Task requirements:
From the news article on Shiite resistance in southern Lebanon below, copy word for word the passage that begins with the words "Daoud, 40, Amal's" and ends with "searching for him.".

Text under study:
○ ○ ○ ○
This observer said that if the trend continues, an Israeli troop withdrawal could be followed by a new phenomenon: attacks by Lebanese Shiites, not Palestinian guerrillas, across the border into Israel.

"Israel has some time" to prevent this from developing, "but not too much time," he said.

At the moment, a Shiite guerrilla war directed into Israel does not appear to be an immediate threat. Amal and other organizations that operate among the Shiite population do not approach the level of resources and organization once enjoyed in southern Lebanon by the Palestine Liberation Organization, which was expelled from the area by the 1982 Israeli invasion. Even outspoken Amal leaders such as Daoud and Jarradi insist that their sole objective remains an Israeli withdrawal, not an attack on Israel itself.

But the long-term threat of this developing, should the Israeli occupation continue, is clearly taken seriously by senior Israeli officials. In a published interview last week, Maj. Gen. Ehud Barak, the chief of Israeli military intelligence, said:

"The main danger is that the growing Shiite emnity will gather momentum so that even if an agreement is reached enabling our pullout, the Shiite attacks will continue across the international border."

Hirsh Goodman, the military correspondent of the Jerusalem Post, wrote this week that in southern Lebanon Israel is witnessing a new and frightening development -- "Shiite terrorism."

"We have destroyed the PLO and created a new monster in its place," Goodman quoted a senior Israeli defense official as saying. These and similar assessments are adding to the pressure on Israel to withdraw.

Daoud, 40, Amal's chief political operative in southern Lebanon, is a representative of the increasingly militant Shiite population. He claims to be a hunted man, constantly on the move to evade Israeli agents who he says are searching for him.

A year ago in conversations with western reporters, Daoud took a relatively moderate line, calling for an Israeli withdrawal while apparently being content to wait for Israel to make good on its pledge of a pullout. But in a conversation this week, Daoud assumed the role of the fiery resistance leader.

Amal, to maintain and build the intensity of resistance, is telling the local population that the Israeli occupation may go on for years, he said.

"So we must defend ourselves, we must oppose, one year, two years, 10 years, we don't care," Daoud said. He said south Lebanese who cooperate with Israel, or leave the area in the face of the occupation, are considered "traitors."
○ ○ ○ ○
Information:
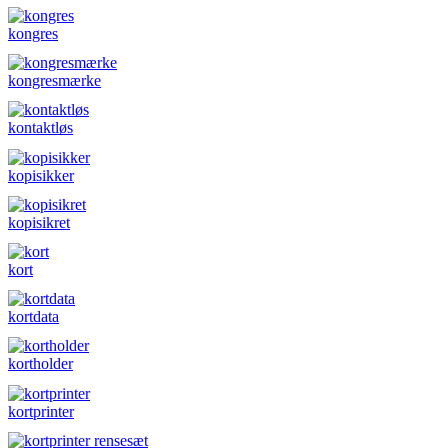
kongres
kongresmærke
kontaktløs
kopisikker
kopisikret
kort
kortdata
kortholder
kortprinter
○ ○ ○ ○
Exercise response:
Daoud, 40, Amal's chief political operative in southern Lebanon, is a representative of the increasingly militant Shiite population. He claims to be a hunted man, constantly on the move to evade Israeli agents who he says are searching for him.